No need using DTS.  

One word: bcp 

and xp_shell to execute it and it is super fast.

-----Original Message-----
From: J W [mailto:[EMAIL PROTECTED] 
Sent: Wednesday, July 26, 2006 6:40 AM
To: CF-Talk
Subject: Re: reading large text file

Remember tho... DTS is great on SQL7 and SQL2000, but its GONE in
SQL2005.
It was replaced by the fairly overly complex SSIS (SQL Server
Integration
Services). Its not as cut and dry as DTS. You can import DTS tasks in as
legacy within SQL2005 but We had some older tasks on SQL7 that didn't
transfer over to SQL2005 right. I am not even sure if you can kick a
SSIS
task off within coldfusion either.

Agreed. Huge text files, find some other means to import them into your
database other than coldfusion.

• _REQUIRED TASKS_:
A – From the email about importing large text files, return the text starting with "Remember tho... DTS" and going on through "other than coldfusion.".
B – List the header field names that appear in the quoted original message of the email about importing large text files.

• _MATERIAL_:
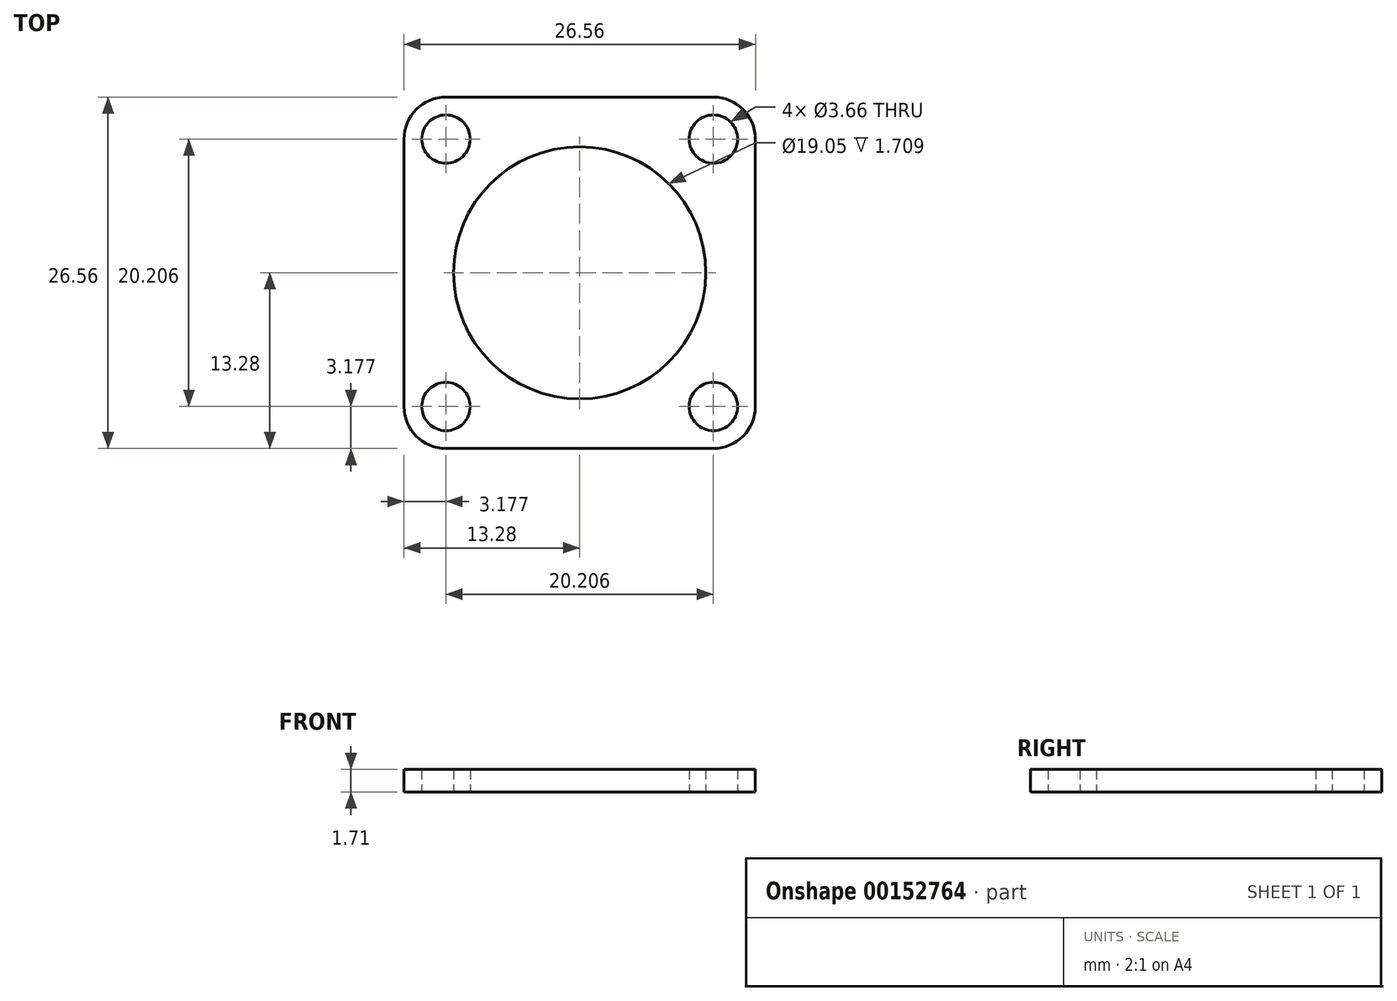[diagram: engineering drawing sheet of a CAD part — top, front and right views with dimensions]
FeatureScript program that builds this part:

• _ANSWERS TO THE TASKS_:
A –
Remember tho... DTS is great on SQL7 and SQL2000, but its GONE in
SQL2005.
It was replaced by the fairly overly complex SSIS (SQL Server
Integration
Services). Its not as cut and dry as DTS. You can import DTS tasks in as
legacy within SQL2005 but We had some older tasks on SQL7 that didn't
transfer over to SQL2005 right. I am not even sure if you can kick a
SSIS
task off within coldfusion either.

Agreed. Huge text files, find some other means to import them into your
database other than coldfusion.

B –
From
Sent
To
Subject